- _ABOUT THIS TASK_
Write the entries out again. Each one must match exactly.

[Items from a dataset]
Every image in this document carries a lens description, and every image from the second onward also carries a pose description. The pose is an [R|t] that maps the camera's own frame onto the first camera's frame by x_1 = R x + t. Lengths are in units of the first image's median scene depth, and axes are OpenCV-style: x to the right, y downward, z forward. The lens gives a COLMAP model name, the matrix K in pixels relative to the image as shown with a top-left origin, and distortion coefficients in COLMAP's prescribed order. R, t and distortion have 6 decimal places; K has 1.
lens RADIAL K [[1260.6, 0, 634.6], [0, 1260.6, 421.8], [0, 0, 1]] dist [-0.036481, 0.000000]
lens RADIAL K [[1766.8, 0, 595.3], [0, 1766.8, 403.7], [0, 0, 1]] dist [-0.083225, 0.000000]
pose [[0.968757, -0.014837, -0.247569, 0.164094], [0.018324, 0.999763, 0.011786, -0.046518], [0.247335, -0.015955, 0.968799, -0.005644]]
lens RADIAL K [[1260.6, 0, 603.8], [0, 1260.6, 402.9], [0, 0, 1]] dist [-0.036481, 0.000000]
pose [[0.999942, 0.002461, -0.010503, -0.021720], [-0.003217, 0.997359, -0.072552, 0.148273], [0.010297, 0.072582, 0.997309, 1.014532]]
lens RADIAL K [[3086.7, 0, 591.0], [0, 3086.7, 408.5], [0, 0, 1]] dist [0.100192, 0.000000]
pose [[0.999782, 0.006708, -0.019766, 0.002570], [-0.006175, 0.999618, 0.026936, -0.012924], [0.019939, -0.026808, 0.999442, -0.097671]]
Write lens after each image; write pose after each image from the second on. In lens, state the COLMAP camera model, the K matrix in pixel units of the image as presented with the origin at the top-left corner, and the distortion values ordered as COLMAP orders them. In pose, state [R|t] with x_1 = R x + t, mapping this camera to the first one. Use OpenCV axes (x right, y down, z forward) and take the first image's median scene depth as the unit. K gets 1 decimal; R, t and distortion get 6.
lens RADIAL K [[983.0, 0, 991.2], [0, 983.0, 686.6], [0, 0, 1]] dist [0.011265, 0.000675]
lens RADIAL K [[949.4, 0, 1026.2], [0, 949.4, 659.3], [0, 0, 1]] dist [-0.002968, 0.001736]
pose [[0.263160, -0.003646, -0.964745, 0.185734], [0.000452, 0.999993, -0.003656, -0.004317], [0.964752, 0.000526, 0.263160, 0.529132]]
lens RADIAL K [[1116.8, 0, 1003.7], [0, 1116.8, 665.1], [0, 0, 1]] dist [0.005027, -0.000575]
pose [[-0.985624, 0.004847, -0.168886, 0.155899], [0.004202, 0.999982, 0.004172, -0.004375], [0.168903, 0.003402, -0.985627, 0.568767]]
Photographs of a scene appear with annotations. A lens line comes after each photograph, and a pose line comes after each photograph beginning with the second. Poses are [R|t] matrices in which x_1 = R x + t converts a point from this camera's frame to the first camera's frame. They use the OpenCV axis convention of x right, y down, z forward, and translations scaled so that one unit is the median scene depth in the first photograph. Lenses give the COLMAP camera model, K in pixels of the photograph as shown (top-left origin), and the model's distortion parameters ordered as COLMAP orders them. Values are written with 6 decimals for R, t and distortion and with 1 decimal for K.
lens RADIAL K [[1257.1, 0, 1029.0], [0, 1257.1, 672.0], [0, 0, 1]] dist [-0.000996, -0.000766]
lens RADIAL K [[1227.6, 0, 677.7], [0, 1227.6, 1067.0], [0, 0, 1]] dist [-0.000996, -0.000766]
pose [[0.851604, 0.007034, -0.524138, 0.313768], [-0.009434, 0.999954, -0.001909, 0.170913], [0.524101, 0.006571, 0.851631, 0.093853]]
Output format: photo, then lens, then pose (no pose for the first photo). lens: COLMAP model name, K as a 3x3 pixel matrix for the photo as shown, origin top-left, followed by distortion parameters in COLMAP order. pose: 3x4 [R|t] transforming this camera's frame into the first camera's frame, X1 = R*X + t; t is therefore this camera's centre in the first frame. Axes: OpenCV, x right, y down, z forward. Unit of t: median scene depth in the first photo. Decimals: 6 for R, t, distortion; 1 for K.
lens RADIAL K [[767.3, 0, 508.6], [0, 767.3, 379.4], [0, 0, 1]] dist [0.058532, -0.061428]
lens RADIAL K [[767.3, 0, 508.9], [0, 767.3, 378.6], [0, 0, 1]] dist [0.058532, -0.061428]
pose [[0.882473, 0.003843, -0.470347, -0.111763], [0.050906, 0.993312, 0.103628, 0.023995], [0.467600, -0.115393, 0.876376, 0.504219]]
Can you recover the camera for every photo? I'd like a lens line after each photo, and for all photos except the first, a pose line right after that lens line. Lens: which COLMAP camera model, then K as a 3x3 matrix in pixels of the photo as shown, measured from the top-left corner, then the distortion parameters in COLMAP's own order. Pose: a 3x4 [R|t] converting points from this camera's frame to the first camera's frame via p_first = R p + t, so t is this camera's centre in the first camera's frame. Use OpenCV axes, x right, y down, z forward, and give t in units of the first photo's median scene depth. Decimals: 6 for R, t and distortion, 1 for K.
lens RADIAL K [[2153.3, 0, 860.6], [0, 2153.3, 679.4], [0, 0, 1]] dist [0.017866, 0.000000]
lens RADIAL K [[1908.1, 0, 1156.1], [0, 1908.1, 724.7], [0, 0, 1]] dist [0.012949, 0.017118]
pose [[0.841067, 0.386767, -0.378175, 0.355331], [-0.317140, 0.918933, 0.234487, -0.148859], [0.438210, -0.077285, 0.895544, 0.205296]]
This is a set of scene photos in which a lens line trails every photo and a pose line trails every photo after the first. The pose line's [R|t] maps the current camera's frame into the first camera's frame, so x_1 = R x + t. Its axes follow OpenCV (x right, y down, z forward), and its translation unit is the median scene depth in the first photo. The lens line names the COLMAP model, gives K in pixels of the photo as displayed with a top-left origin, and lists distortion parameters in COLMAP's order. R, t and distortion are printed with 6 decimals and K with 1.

- _RESPONSE_
Every image in this document carries a lens description, and every image from the second onward also carries a pose description. The pose is an [R|t] that maps the camera's own frame onto the first camera's frame by x_1 = R x + t. Lengths are in units of the first image's median scene depth, and axes are OpenCV-style: x to the right, y downward, z forward. The lens gives a COLMAP model name, the matrix K in pixels relative to the image as shown with a top-left origin, and distortion coefficients in COLMAP's prescribed order. R, t and distortion have 6 decimal places; K has 1.
lens RADIAL K [[1260.6, 0, 634.6], [0, 1260.6, 421.8], [0, 0, 1]] dist [-0.036481, 0.000000]
lens RADIAL K [[1766.8, 0, 595.3], [0, 1766.8, 403.7], [0, 0, 1]] dist [-0.083225, 0.000000]
pose [[0.968757, -0.014837, -0.247569, 0.164094], [0.018324, 0.999763, 0.011786, -0.046518], [0.247335, -0.015955, 0.968799, -0.005644]]
lens RADIAL K [[1260.6, 0, 603.8], [0, 1260.6, 402.9], [0, 0, 1]] dist [-0.036481, 0.000000]
pose [[0.999942, 0.002461, -0.010503, -0.021720], [-0.003217, 0.997359, -0.072552, 0.148273], [0.010297, 0.072582, 0.997309, 1.014532]]
lens RADIAL K [[3086.7, 0, 591.0], [0, 3086.7, 408.5], [0, 0, 1]] dist [0.100192, 0.000000]
pose [[0.999782, 0.006708, -0.019766, 0.002570], [-0.006175, 0.999618, 0.026936, -0.012924], [0.019939, -0.026808, 0.999442, -0.097671]]
Write lens after each image; write pose after each image from the second on. In lens, state the COLMAP camera model, the K matrix in pixel units of the image as presented with the origin at the top-left corner, and the distortion values ordered as COLMAP orders them. In pose, state [R|t] with x_1 = R x + t, mapping this camera to the first one. Use OpenCV axes (x right, y down, z forward) and take the first image's median scene depth as the unit. K gets 1 decimal; R, t and distortion get 6.
lens RADIAL K [[983.0, 0, 991.2], [0, 983.0, 686.6], [0, 0, 1]] dist [0.011265, 0.000675]
lens RADIAL K [[949.4, 0, 1026.2], [0, 949.4, 659.3], [0, 0, 1]] dist [-0.002968, 0.001736]
pose [[0.263160, -0.003646, -0.964745, 0.185734], [0.000452, 0.999993, -0.003656, -0.004317], [0.964752, 0.000526, 0.263160, 0.529132]]
lens RADIAL K [[1116.8, 0, 1003.7], [0, 1116.8, 665.1], [0, 0, 1]] dist [0.005027, -0.000575]
pose [[-0.985624, 0.004847, -0.168886, 0.155899], [0.004202, 0.999982, 0.004172, -0.004375], [0.168903, 0.003402, -0.985627, 0.568767]]
Photographs of a scene appear with annotations. A lens line comes after each photograph, and a pose line comes after each photograph beginning with the second. Poses are [R|t] matrices in which x_1 = R x + t converts a point from this camera's frame to the first camera's frame. They use the OpenCV axis convention of x right, y down, z forward, and translations scaled so that one unit is the median scene depth in the first photograph. Lenses give the COLMAP camera model, K in pixels of the photograph as shown (top-left origin), and the model's distortion parameters ordered as COLMAP orders them. Values are written with 6 decimals for R, t and distortion and with 1 decimal for K.
lens RADIAL K [[1257.1, 0, 1029.0], [0, 1257.1, 672.0], [0, 0, 1]] dist [-0.000996, -0.000766]
lens RADIAL K [[1227.6, 0, 677.7], [0, 1227.6, 1067.0], [0, 0, 1]] dist [-0.000996, -0.000766]
pose [[0.851604, 0.007034, -0.524138, 0.313768], [-0.009434, 0.999954, -0.001909, 0.170913], [0.524101, 0.006571, 0.851631, 0.093853]]
Output format: photo, then lens, then pose (no pose for the first photo). lens: COLMAP model name, K as a 3x3 pixel matrix for the photo as shown, origin top-left, followed by distortion parameters in COLMAP order. pose: 3x4 [R|t] transforming this camera's frame into the first camera's frame, X1 = R*X + t; t is therefore this camera's centre in the first frame. Axes: OpenCV, x right, y down, z forward. Unit of t: median scene depth in the first photo. Decimals: 6 for R, t, distortion; 1 for K.
lens RADIAL K [[767.3, 0, 508.6], [0, 767.3, 379.4], [0, 0, 1]] dist [0.058532, -0.061428]
lens RADIAL K [[767.3, 0, 508.9], [0, 767.3, 378.6], [0, 0, 1]] dist [0.058532, -0.061428]
pose [[0.882473, 0.003843, -0.470347, -0.111763], [0.050906, 0.993312, 0.103628, 0.023995], [0.467600, -0.115393, 0.876376, 0.504219]]
Can you recover the camera for every photo? I'd like a lens line after each photo, and for all photos except the first, a pose line right after that lens line. Lens: which COLMAP camera model, then K as a 3x3 matrix in pixels of the photo as shown, measured from the top-left corner, then the distortion parameters in COLMAP's own order. Pose: a 3x4 [R|t] converting points from this camera's frame to the first camera's frame via p_first = R p + t, so t is this camera's centre in the first camera's frame. Use OpenCV axes, x right, y down, z forward, and give t in units of the first photo's median scene depth. Decimals: 6 for R, t and distortion, 1 for K.
lens RADIAL K [[2153.3, 0, 860.6], [0, 2153.3, 679.4], [0, 0, 1]] dist [0.017866, 0.000000]
lens RADIAL K [[1908.1, 0, 1156.1], [0, 1908.1, 724.7], [0, 0, 1]] dist [0.012949, 0.017118]
pose [[0.841067, 0.386767, -0.378175, 0.355331], [-0.317140, 0.918933, 0.234487, -0.148859], [0.438210, -0.077285, 0.895544, 0.205296]]
This is a set of scene photos in which a lens line trails every photo and a pose line trails every photo after the first. The pose line's [R|t] maps the current camera's frame into the first camera's frame, so x_1 = R x + t. Its axes follow OpenCV (x right, y down, z forward), and its translation unit is the median scene depth in the first photo. The lens line names the COLMAP model, gives K in pixels of the photo as displayed with a top-left origin, and lists distortion parameters in COLMAP's order. R, t and distortion are printed with 6 decimals and K with 1.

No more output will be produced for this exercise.